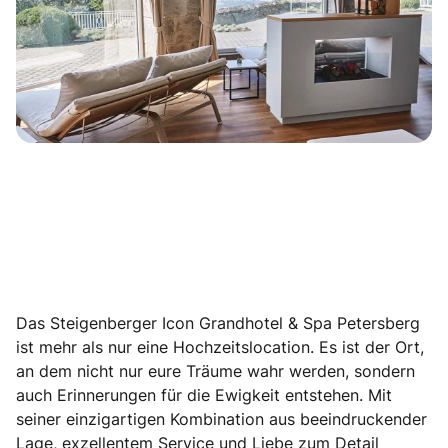
Das Steigenberger Icon Grandhotel & Spa Petersberg
ist mehr als nur eine Hochzeitslocation. Es ist der Ort,
an dem nicht nur eure Träume wahr werden, sondern
auch Erinnerungen für die Ewigkeit entstehen. Mit
seiner einzigartigen Kombination aus beeindruckender
Lage, exzellentem Service und Liebe zum Detail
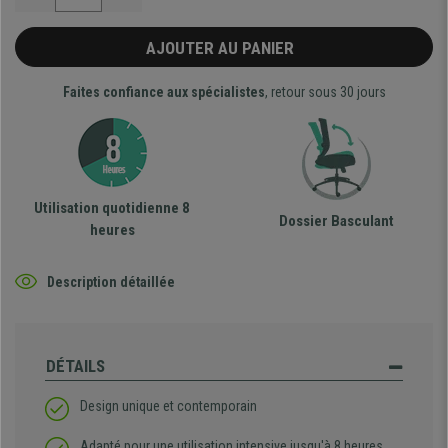
AJOUTER AU PANIER
Faites confiance aux spécialistes
, retour sous 30 jours
Utilisation quotidienne 8
Dossier Basculant
heures
Description détaillée
DÉTAILS
Design unique et contemporain
Adapté pour une utilisation intensive jusqu'à 8 heures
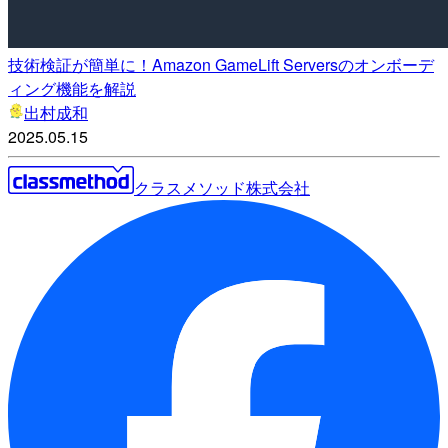
技術検証が簡単に！Amazon GameLift Serversのオンボーデ
ィング機能を解説
出村成和
2025.05.15
クラスメソッド株式会社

- [WORK TO COMPLETE]:
Can you retype the text of every entry above line for line, without changing a character, and leave out the pictures?

- [ANSWER BOX]:
Das Steigenberger Icon Grandhotel & Spa Petersberg
ist mehr als nur eine Hochzeitslocation. Es ist der Ort,
an dem nicht nur eure Träume wahr werden, sondern
auch Erinnerungen für die Ewigkeit entstehen. Mit
seiner einzigartigen Kombination aus beeindruckender
Lage, exzellentem Service und Liebe zum Detail
AJOUTER AU PANIER
Faites confiance aux spécialistes
, retour sous 30 jours
Utilisation quotidienne 8
Dossier Basculant
heures
Description détaillée
DÉTAILS
Design unique et contemporain
Adapté pour une utilisation intensive jusqu'à 8 heures
技術検証が簡単に！Amazon GameLift Serversのオンボーデ
ィング機能を解説
出村成和
2025.05.15
クラスメソッド株式会社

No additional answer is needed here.